Jobs after coronavirus
- The Treasury must consider allocating resources to address the fall in the number of people looking for work since the start of the pandemic. That may mean additional resourcing for 'long covid' treatment, to enable those suffering from long-term sickness to re-enter the workforce (Paragraph 121).The Prime Minister has suggested that labour shortages should not be resolved through immigration, as part of a drive for a high-wage economy. At most, witnesses thought this could have a small effect on wages. But labour and skills scarcity could hold back growth and stoke inflation. The Government should prioritise addressing the gaps in the UK’s skills and taking steps to ease labour shortages (Paragraph 131).
Summary of the key points made to the inquiry on macroeconomic policy issues:
- Global energy prices and supply chain disruptions arising from the pandemic are the main factors behind the outbreak of inflation. But second-round effects, in the form of inflation expectations among the public, and domestic factors in the UK, such as a tight labour market, Brexit, and weakness in sterling, could mean that inflation will not go automatically back to the two per cent target once energy prices stabilise or fall back.

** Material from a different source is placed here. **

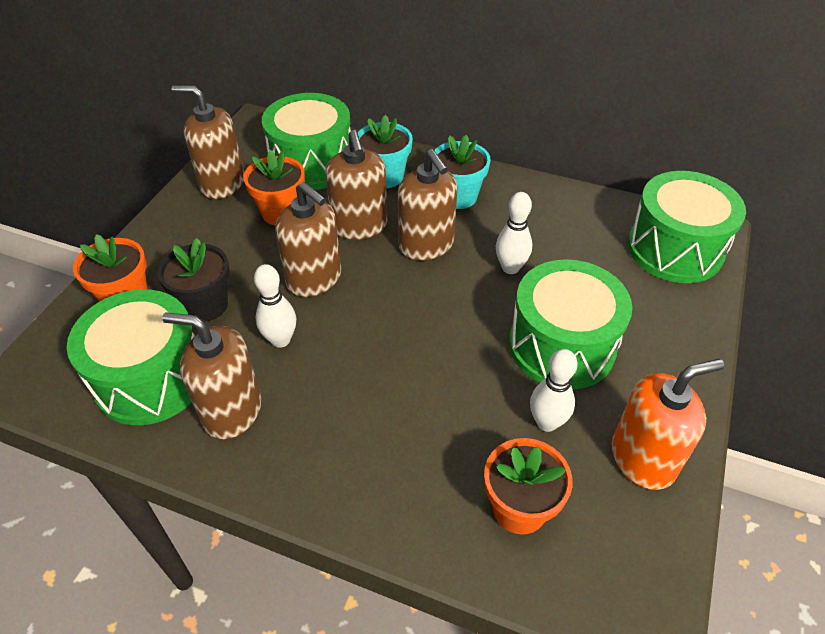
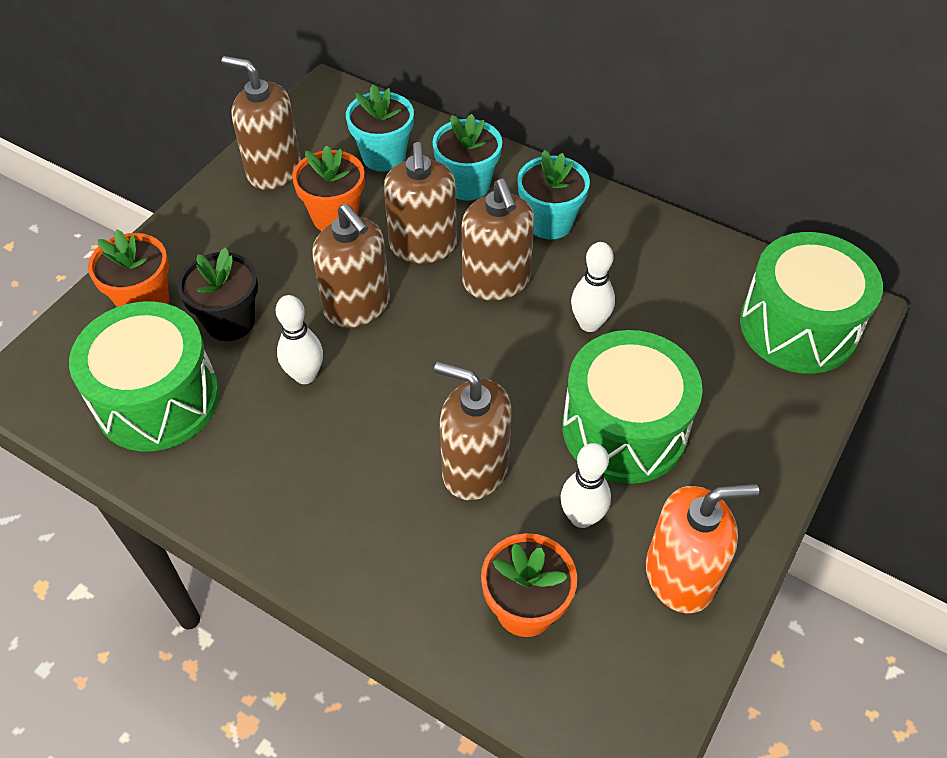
camera: 10 degrees right, 5 degrees up
(232, 411) = (237, 450): brown soap dispenser -> brown soap dispenser (474, 469)
(312, 163) = (384, 156): green drum -> turquoise flower pot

- There were mixed views on whether the Monetary Policy Committee should have raised rates earlier. Some former Monetary Policy Committee members now advocate steeper rises than the current Committee appears to have in mind, and there was concern that the Bank may need to do more to prepare people for the possibility that interest rates rise by more than currently indicated by its forecasts and guidance.
- Interest rates are currently on a tightening cycle, but there was disagreement in the evidence we received over whether interest rates and inflationary pressures would continue to rise or would return to the low levels of the period between the financial crisis and recession. However, there was a general agreement that it is desirable to have interest rates away from zero and to have quantitative easing wound down.
- Several witnesses thought that the current fiscal framework was too restrictive of investment. In particular, the net zero transition may need substantial public investment, and they thought the Treasury had been wrong to rule out financing this through borrowing. Witnesses also thought there was not currently a pressing need for tax rises (Paragraph 190).